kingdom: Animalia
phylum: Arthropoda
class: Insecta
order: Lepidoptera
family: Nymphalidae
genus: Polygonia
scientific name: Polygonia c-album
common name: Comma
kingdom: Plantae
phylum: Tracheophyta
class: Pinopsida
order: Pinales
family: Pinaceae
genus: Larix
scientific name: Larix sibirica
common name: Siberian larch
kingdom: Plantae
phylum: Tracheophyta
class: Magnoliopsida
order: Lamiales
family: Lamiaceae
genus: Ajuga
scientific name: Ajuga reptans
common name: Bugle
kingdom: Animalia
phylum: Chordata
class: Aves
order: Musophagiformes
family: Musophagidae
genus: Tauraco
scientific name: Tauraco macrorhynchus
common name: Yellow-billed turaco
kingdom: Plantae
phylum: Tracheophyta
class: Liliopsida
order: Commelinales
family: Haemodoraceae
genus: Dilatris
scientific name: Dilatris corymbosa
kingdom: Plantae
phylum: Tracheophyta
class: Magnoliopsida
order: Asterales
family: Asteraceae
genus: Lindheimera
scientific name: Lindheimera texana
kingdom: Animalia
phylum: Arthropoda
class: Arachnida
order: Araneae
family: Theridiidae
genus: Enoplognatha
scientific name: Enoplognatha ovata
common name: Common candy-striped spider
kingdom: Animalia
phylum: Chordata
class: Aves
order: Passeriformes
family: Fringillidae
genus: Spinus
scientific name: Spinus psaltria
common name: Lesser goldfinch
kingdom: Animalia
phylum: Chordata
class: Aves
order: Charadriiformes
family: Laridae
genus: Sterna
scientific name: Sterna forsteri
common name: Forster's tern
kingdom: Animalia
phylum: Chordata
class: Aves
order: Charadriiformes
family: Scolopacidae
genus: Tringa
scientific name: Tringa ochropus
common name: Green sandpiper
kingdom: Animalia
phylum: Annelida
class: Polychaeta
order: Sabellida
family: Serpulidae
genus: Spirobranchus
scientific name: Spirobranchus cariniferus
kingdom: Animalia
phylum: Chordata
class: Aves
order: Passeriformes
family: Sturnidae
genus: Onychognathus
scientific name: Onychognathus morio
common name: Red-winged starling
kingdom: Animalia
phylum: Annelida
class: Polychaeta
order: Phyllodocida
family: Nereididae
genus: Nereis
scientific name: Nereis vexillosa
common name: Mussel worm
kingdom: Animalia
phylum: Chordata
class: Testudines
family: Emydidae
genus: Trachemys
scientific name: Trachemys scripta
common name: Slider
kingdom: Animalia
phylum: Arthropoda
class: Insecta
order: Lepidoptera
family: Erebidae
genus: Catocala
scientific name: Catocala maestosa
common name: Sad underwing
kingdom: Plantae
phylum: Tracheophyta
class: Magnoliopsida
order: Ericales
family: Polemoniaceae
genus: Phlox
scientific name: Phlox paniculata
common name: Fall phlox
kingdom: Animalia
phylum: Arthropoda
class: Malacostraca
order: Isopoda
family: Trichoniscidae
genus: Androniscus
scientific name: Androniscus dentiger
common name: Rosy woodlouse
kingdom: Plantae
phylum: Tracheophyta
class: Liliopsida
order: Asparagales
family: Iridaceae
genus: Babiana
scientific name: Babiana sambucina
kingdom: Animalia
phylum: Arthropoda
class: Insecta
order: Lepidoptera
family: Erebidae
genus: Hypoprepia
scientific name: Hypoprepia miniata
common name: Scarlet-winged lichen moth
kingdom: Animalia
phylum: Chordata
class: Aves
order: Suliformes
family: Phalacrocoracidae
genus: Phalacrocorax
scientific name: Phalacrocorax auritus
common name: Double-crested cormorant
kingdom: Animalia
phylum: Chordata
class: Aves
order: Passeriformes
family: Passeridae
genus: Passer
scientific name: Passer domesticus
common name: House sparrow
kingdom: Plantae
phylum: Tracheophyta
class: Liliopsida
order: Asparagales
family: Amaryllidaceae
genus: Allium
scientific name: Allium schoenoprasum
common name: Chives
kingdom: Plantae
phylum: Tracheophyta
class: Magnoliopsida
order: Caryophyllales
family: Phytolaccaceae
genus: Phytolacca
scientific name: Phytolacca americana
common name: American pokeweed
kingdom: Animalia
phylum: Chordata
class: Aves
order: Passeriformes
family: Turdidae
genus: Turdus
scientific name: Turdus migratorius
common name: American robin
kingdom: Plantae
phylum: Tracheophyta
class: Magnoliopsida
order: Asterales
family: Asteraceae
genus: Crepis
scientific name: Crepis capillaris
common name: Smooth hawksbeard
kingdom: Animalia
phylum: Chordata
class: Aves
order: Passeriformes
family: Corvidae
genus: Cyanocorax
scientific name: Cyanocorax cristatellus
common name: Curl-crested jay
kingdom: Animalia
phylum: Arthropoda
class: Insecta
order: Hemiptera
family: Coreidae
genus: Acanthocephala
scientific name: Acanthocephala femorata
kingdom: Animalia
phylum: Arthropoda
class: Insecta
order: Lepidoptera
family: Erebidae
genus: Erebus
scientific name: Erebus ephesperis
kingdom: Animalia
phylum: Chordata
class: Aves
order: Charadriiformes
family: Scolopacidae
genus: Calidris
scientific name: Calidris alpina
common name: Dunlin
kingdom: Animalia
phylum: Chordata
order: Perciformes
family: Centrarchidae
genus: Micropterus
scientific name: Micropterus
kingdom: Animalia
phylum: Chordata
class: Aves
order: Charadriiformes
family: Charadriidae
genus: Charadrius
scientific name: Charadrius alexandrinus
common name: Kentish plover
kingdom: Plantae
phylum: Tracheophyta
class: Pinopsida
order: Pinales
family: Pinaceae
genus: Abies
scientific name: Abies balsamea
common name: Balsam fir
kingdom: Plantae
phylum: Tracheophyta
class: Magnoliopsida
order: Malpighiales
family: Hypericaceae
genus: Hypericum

══════════

# Task statement
Could you render every line of the records above as a Markdown table with two columns, Row for a running number and Line for the text, leaving out any blank lines?

# Full solution
| Row | Line |
|---|---|
| 1 | kingdom: Animalia |
| 2 | phylum: Arthropoda |
| 3 | class: Insecta |
| 4 | order: Lepidoptera |
| 5 | family: Nymphalidae |
| 6 | genus: Polygonia |
| 7 | scientific name: Polygonia c-album |
| 8 | common name: Comma |
| 9 | kingdom: Plantae |
| 10 | phylum: Tracheophyta |
| 11 | class: Pinopsida |
| 12 | order: Pinales |
| 13 | family: Pinaceae |
| 14 | genus: Larix |
| 15 | scientific name: Larix sibirica |
| 16 | common name: Siberian larch |
| 17 | kingdom: Plantae |
| 18 | phylum: Tracheophyta |
| 19 | class: Magnoliopsida |
| 20 | order: Lamiales |
| 21 | family: Lamiaceae |
| 22 | genus: Ajuga |
| 23 | scientific name: Ajuga reptans |
| 24 | common name: Bugle |
| 25 | kingdom: Animalia |
| 26 | phylum: Chordata |
| 27 | class: Aves |
| 28 | order: Musophagiformes |
| 29 | family: Musophagidae |
| 30 | genus: Tauraco |
| 31 | scientific name: Tauraco macrorhynchus |
| 32 | common name: Yellow-billed turaco |
| 33 | kingdom: Plantae |
| 34 | phylum: Tracheophyta |
| 35 | class: Liliopsida |
| 36 | order: Commelinales |
| 37 | family: Haemodoraceae |
| 38 | genus: Dilatris |
| 39 | scientific name: Dilatris corymbosa |
| 40 | kingdom: Plantae |
| 41 | phylum: Tracheophyta |
| 42 | class: Magnoliopsida |
| 43 | order: Asterales |
| 44 | family: Asteraceae |
| 45 | genus: Lindheimera |
| 46 | scientific name: Lindheimera texana |
| 47 | kingdom: Animalia |
| 48 | phylum: Arthropoda |
| 49 | class: Arachnida |
| 50 | order: Araneae |
| 51 | family: Theridiidae |
| 52 | genus: Enoplognatha |
| 53 | scientific name: Enoplognatha ovata |
| 54 | common name: Common candy-striped spider |
| 55 | kingdom: Animalia |
| 56 | phylum: Chordata |
| 57 | class: Aves |
| 58 | order: Passeriformes |
| 59 | family: Fringillidae |
| 60 | genus: Spinus |
| 61 | scientific name: Spinus psaltria |
| 62 | common name: Lesser goldfinch |
| 63 | kingdom: Animalia |
| 64 | phylum: Chordata |
| 65 | class: Aves |
| 66 | order: Charadriiformes |
| 67 | family: Laridae |
| 68 | genus: Sterna |
| 69 | scientific name: Sterna forsteri |
| 70 | common name: Forster's tern |
| 71 | kingdom: Animalia |
| 72 | phylum: Chordata |
| 73 | class: Aves |
| 74 | order: Charadriiformes |
| 75 | family: Scolopacidae |
| 76 | genus: Tringa |
| 77 | scientific name: Tringa ochropus |
| 78 | common name: Green sandpiper |
| 79 | kingdom: Animalia |
| 80 | phylum: Annelida |
| 81 | class: Polychaeta |
| 82 | order: Sabellida |
| 83 | family: Serpulidae |
| 84 | genus: Spirobranchus |
| 85 | scientific name: Spirobranchus cariniferus |
| 86 | kingdom: Animalia |
| 87 | phylum: Chordata |
| 88 | class: Aves |
| 89 | order: Passeriformes |
| 90 | family: Sturnidae |
| 91 | genus: Onychognathus |
| 92 | scientific name: Onychognathus morio |
| 93 | common name: Red-winged starling |
| 94 | kingdom: Animalia |
| 95 | phylum: Annelida |
| 96 | class: Polychaeta |
| 97 | order: Phyllodocida |
| 98 | family: Nereididae |
| 99 | genus: Nereis |
| 100 | scientific name: Nereis vexillosa |
| 101 | common name: Mussel worm |
| 102 | kingdom: Animalia |
| 103 | phylum: Chordata |
| 104 | class: Testudines |
| 105 | family: Emydidae |
| 106 | genus: Trachemys |
| 107 | scientific name: Trachemys scripta |
| 108 | common name: Slider |
| 109 | kingdom: Animalia |
| 110 | phylum: Arthropoda |
| 111 | class: Insecta |
| 112 | order: Lepidoptera |
| 113 | family: Erebidae |
| 114 | genus: Catocala |
| 115 | scientific name: Catocala maestosa |
| 116 | common name: Sad underwing |
| 117 | kingdom: Plantae |
| 118 | phylum: Tracheophyta |
| 119 | class: Magnoliopsida |
| 120 | order: Ericales |
| 121 | family: Polemoniaceae |
| 122 | genus: Phlox |
| 123 | scientific name: Phlox paniculata |
| 124 | common name: Fall phlox |
| 125 | kingdom: Animalia |
| 126 | phylum: Arthropoda |
| 127 | class: Malacostraca |
| 128 | order: Isopoda |
| 129 | family: Trichoniscidae |
| 130 | genus: Androniscus |
| 131 | scientific name: Androniscus dentiger |
| 132 | common name: Rosy woodlouse |
| 133 | kingdom: Plantae |
| 134 | phylum: Tracheophyta |
| 135 | class: Liliopsida |
| 136 | order: Asparagales |
| 137 | family: Iridaceae |
| 138 | genus: Babiana |
| 139 | scientific name: Babiana sambucina |
| 140 | kingdom: Animalia |
| 141 | phylum: Arthropoda |
| 142 | class: Insecta |
| 143 | order: Lepidoptera |
| 144 | family: Erebidae |
| 145 | genus: Hypoprepia |
| 146 | scientific name: Hypoprepia miniata |
| 147 | common name: Scarlet-winged lichen moth |
| 148 | kingdom: Animalia |
| 149 | phylum: Chordata |
| 150 | class: Aves |
| 151 | order: Suliformes |
| 152 | family: Phalacrocoracidae |
| 153 | genus: Phalacrocorax |
| 154 | scientific name: Phalacrocorax auritus |
| 155 | common name: Double-crested cormorant |
| 156 | kingdom: Animalia |
| 157 | phylum: Chordata |
| 158 | class: Aves |
| 159 | order: Passeriformes |
| 160 | family: Passeridae |
| 161 | genus: Passer |
| 162 | scientific name: Passer domesticus |
| 163 | common name: House sparrow |
| 164 | kingdom: Plantae |
| 165 | phylum: Tracheophyta |
| 166 | class: Liliopsida |
| 167 | order: Asparagales |
| 168 | family: Amaryllidaceae |
| 169 | genus: Allium |
| 170 | scientific name: Allium schoenoprasum |
| 171 | common name: Chives |
| 172 | kingdom: Plantae |
| 173 | phylum: Tracheophyta |
| 174 | class: Magnoliopsida |
| 175 | order: Caryophyllales |
| 176 | family: Phytolaccaceae |
| 177 | genus: Phytolacca |
| 178 | scientific name: Phytolacca americana |
| 179 | common name: American pokeweed |
| 180 | kingdom: Animalia |
| 181 | phylum: Chordata |
| 182 | class: Aves |
| 183 | order: Passeriformes |
| 184 | family: Turdidae |
| 185 | genus: Turdus |
| 186 | scientific name: Turdus migratorius |
| 187 | common name: American robin |
| 188 | kingdom: Plantae |
| 189 | phylum: Tracheophyta |
| 190 | class: Magnoliopsida |
| 191 | order: Asterales |
| 192 | family: Asteraceae |
| 193 | genus: Crepis |
| 194 | scientific name: Crepis capillaris |
| 195 | common name: Smooth hawksbeard |
| 196 | kingdom: Animalia |
| 197 | phylum: Chordata |
| 198 | class: Aves |
| 199 | order: Passeriformes |
| 200 | family: Corvidae |
| 201 | genus: Cyanocorax |
| 202 | scientific name: Cyanocorax cristatellus |
| 203 | common name: Curl-crested jay |
| 204 | kingdom: Animalia |
| 205 | phylum: Arthropoda |
| 206 | class: Insecta |
| 207 | order: Hemiptera |
| 208 | family: Coreidae |
| 209 | genus: Acanthocephala |
| 210 | scientific name: Acanthocephala femorata |
| 211 | kingdom: Animalia |
| 212 | phylum: Arthropoda |
| 213 | class: Insecta |
| 214 | order: Lepidoptera |
| 215 | family: Erebidae |
| 216 | genus: Erebus |
| 217 | scientific name: Erebus ephesperis |
| 218 | kingdom: Animalia |
| 219 | phylum: Chordata |
| 220 | class: Aves |
| 221 | order: Charadriiformes |
| 222 | family: Scolopacidae |
| 223 | genus: Calidris |
| 224 | scientific name: Calidris alpina |
| 225 | common name: Dunlin |
| 226 | kingdom: Animalia |
| 227 | phylum: Chordata |
| 228 | order: Perciformes |
| 229 | family: Centrarchidae |
| 230 | genus: Micropterus |
| 231 | scientific name: Micropterus |
| 232 | kingdom: Animalia |
| 233 | phylum: Chordata |
| 234 | class: Aves |
| 235 | order: Charadriiformes |
| 236 | family: Charadriidae |
| 237 | genus: Charadrius |
| 238 | scientific name: Charadrius alexandrinus |
| 239 | common name: Kentish plover |
| 240 | kingdom: Plantae |
| 241 | phylum: Tracheophyta |
| 242 | class: Pinopsida |
| 243 | order: Pinales |
| 244 | family: Pinaceae |
| 245 | genus: Abies |
| 246 | scientific name: Abies balsamea |
| 247 | common name: Balsam fir |
| 248 | kingdom: Plantae |
| 249 | phylum: Tracheophyta |
| 250 | class: Magnoliopsida |
| 251 | order: Malpighiales |
| 252 | family: Hypericaceae |
| 253 | genus: Hypericum |